• [WHAT THIS TASK INVOLVES]:
In the entries below, find the line containing "Identify the document" and the line containing "Rendered at 1500 by 1125 pixels.". Copy those two lines and everything between them exactly, without the pictures.

• [DATA RECORDS]:

*****

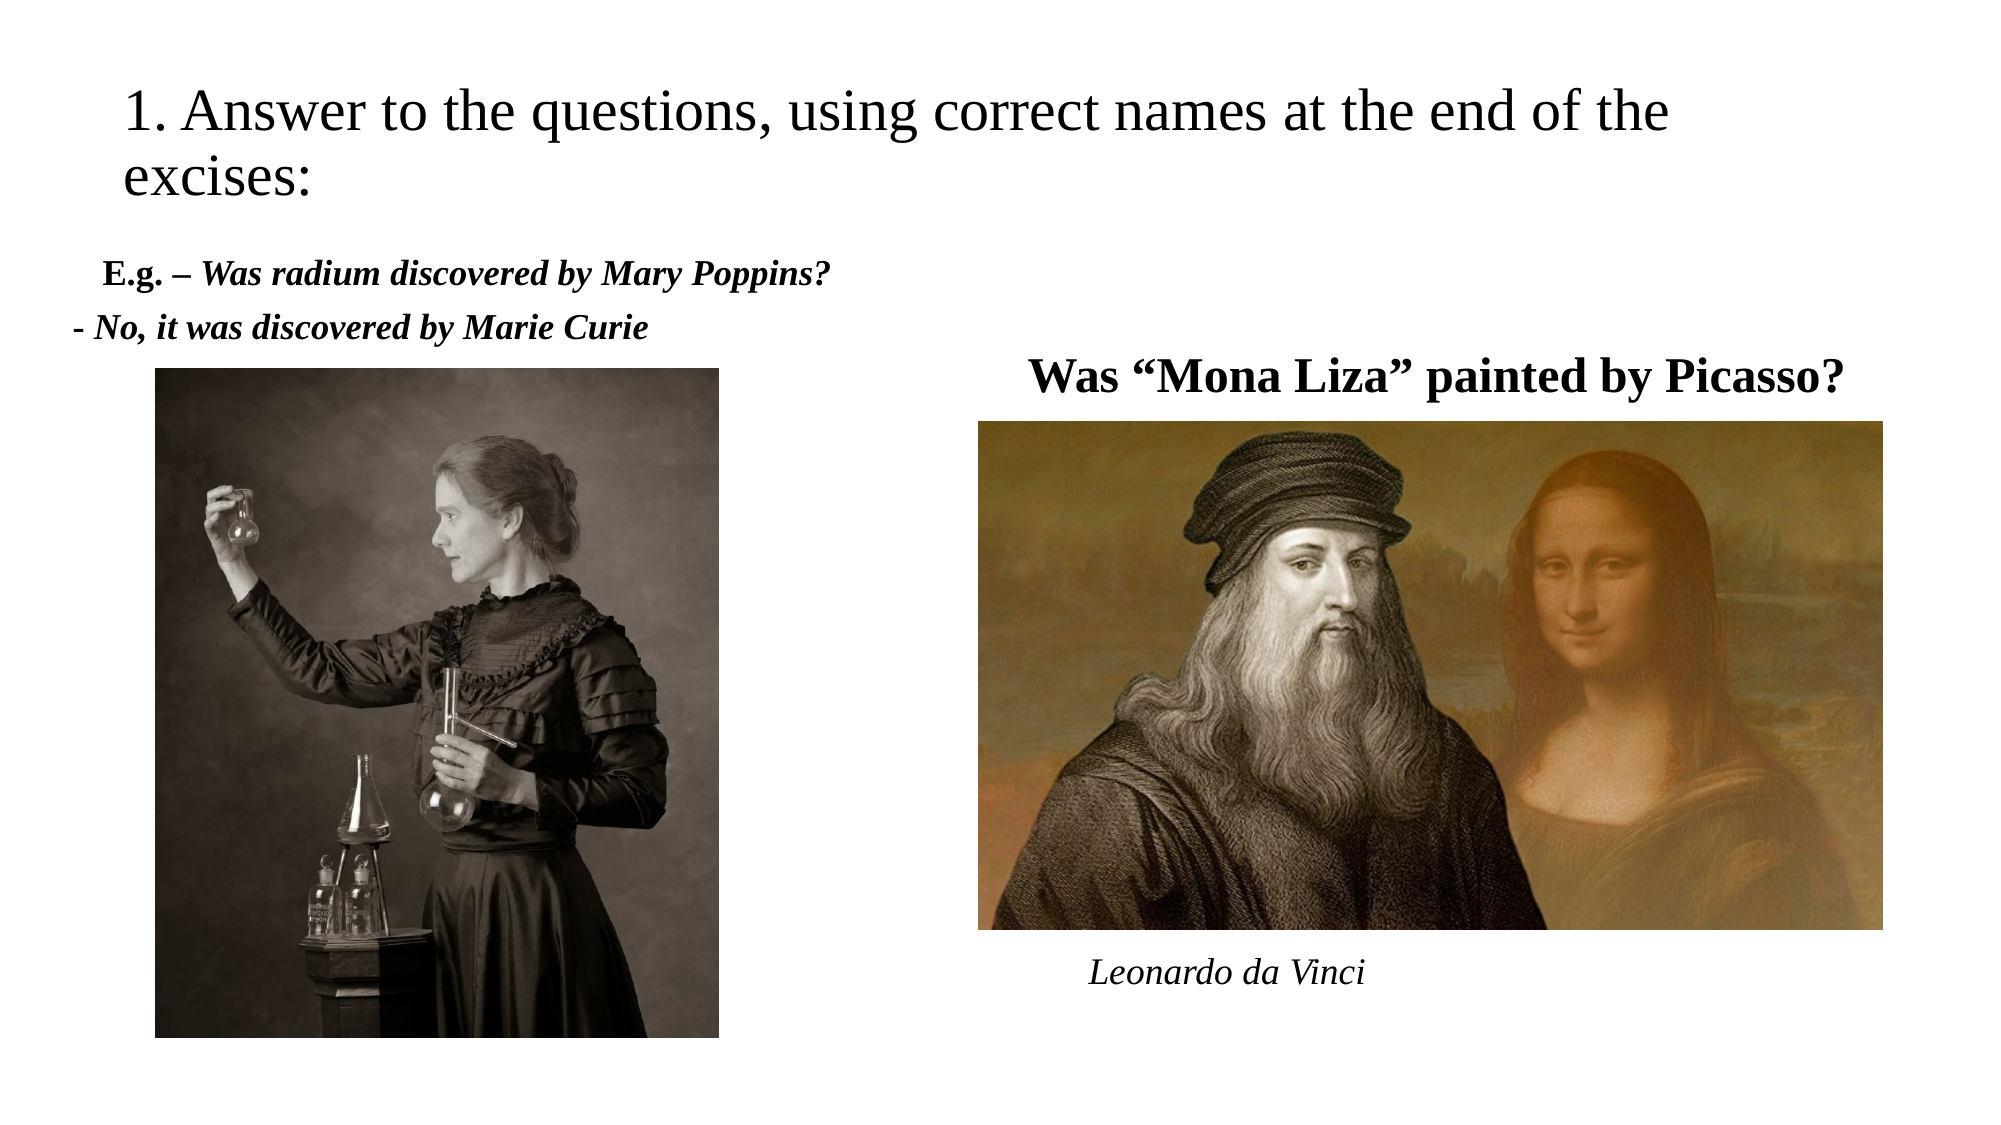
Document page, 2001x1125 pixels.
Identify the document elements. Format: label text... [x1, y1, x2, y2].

text_box Leonardo da Vinci [1065, 939, 1399, 1000]
title 1. Answer to the questions, using correct names at the end of the excises: [78, 70, 1804, 288]
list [155, 368, 719, 1038]
list Was “Mona Liza” painted by Picasso? [1012, 275, 1863, 411]
list E.g. – Was radium discovered by Mary Poppins? - No, it was discovered by Marie Curie [48, 220, 895, 356]
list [978, 421, 1883, 930]
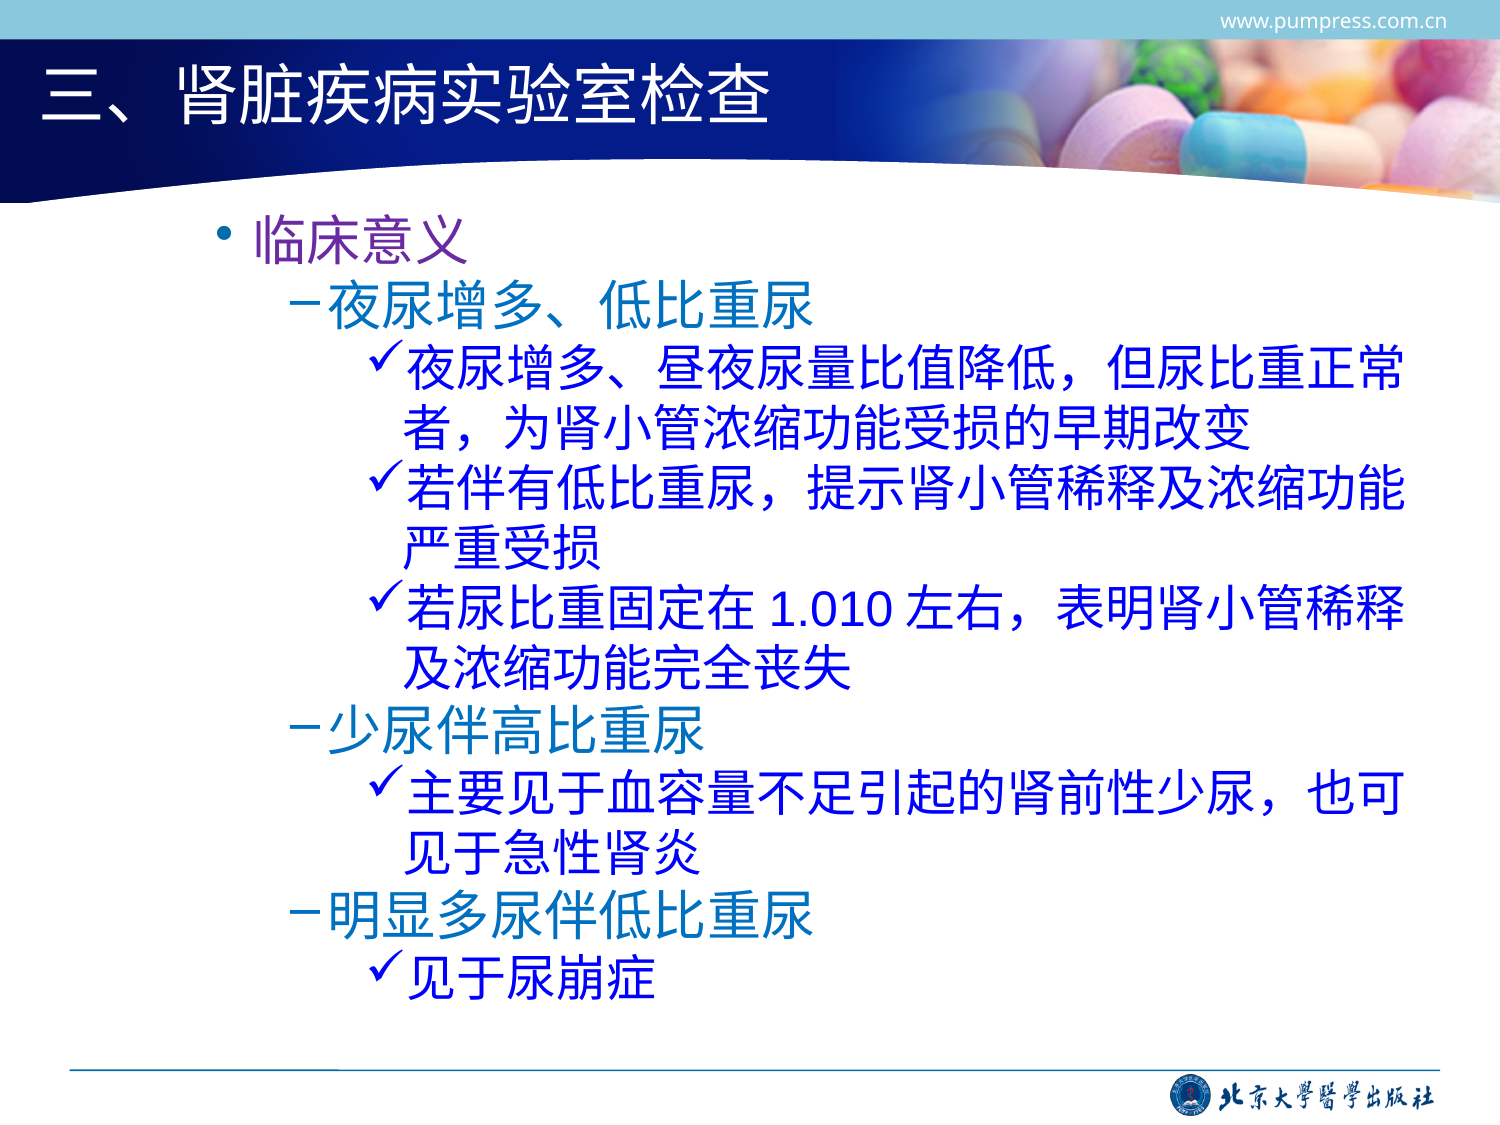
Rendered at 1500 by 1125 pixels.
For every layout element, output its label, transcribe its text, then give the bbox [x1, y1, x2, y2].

list 临床意义 夜尿增多、低比重尿 夜尿增多、昼夜尿量比值降低，但尿比重正常者，为肾小管浓缩功能受损的早期改变 若伴有低比重尿，提示肾小管稀释及浓缩功能严重受损 若尿比重固定在1.010左右，表明肾小管稀释及浓缩功能完全丧失 少尿伴高比重尿 主要见于血容量不足引起的肾前性少尿，也可见于急性肾炎 明显多尿伴低比重尿 见于尿崩症 [49, 198, 1463, 1026]
picture [1170, 1074, 1436, 1118]
slide_number www.pumpress.com.cn [1024, 0, 1463, 38]
title 三、肾脏疾病实验室检查 [23, 46, 1349, 140]
picture [0, 40, 1500, 203]
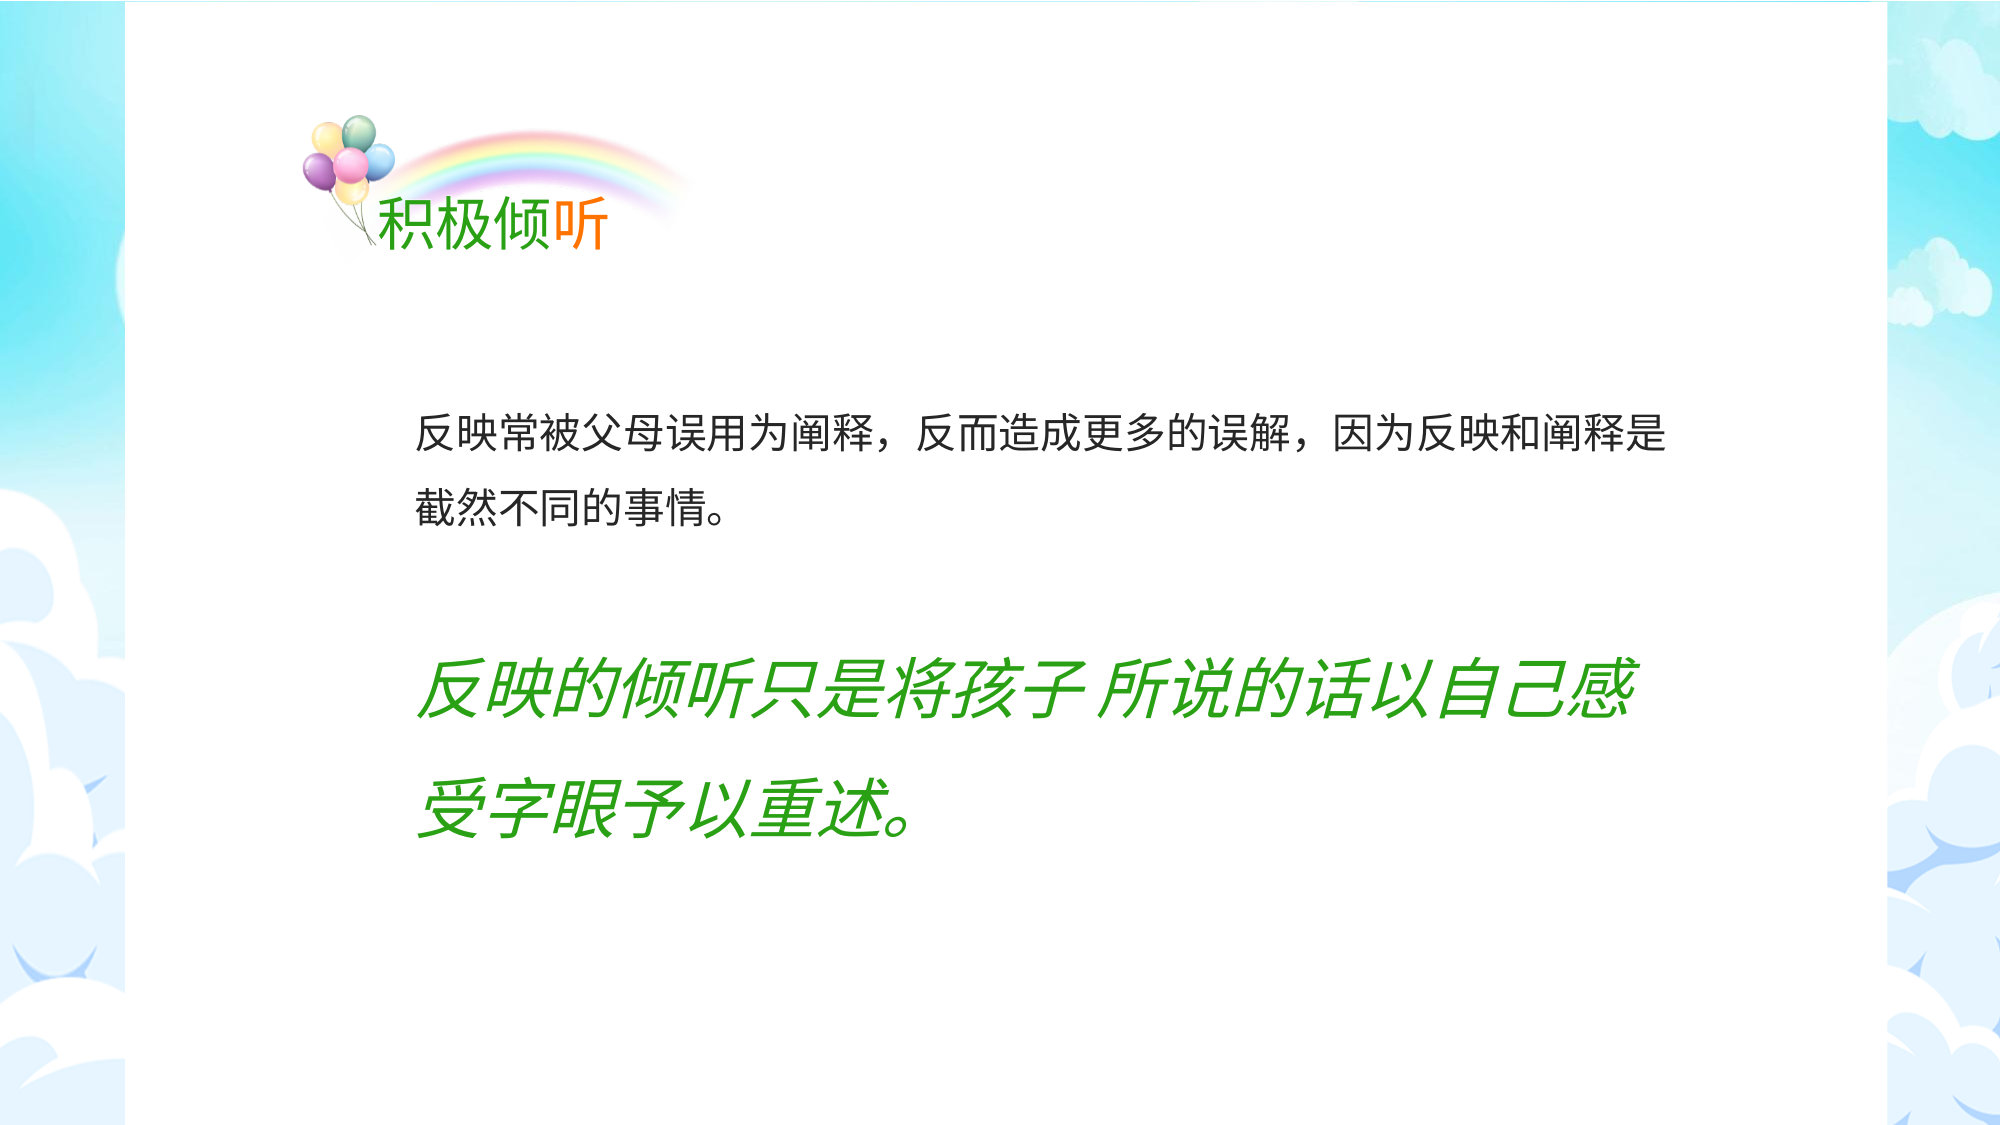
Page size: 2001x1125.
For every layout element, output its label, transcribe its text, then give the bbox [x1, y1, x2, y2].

picture [0, 0, 2000, 1125]
text_box 反映常被父母误用为阐释，反而造成更多的误解，因为反映和阐释是截然不同的事情。 反映的倾听只是将孩子 所说的话以自己感 受字眼予以重述。 [399, 374, 1699, 855]
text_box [251, 96, 771, 273]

*****

• [ANSWER FOR THIS EXERCISE]:
Identify the document elements. Format: label text... [x1, y1, x2, y2].

text_box Leonardo da Vinci [1065, 939, 1399, 1000]
title 1. Answer to the questions, using correct names at the end of the excises: [78, 70, 1804, 288]
list [155, 368, 719, 1038]
list Was “Mona Liza” painted by Picasso? [1012, 275, 1863, 411]
list E.g. – Was radium discovered by Mary Poppins? - No, it was discovered by Marie Curie [48, 220, 895, 356]
list [978, 421, 1883, 930]
Rendered at 1500 by 1125 pixels.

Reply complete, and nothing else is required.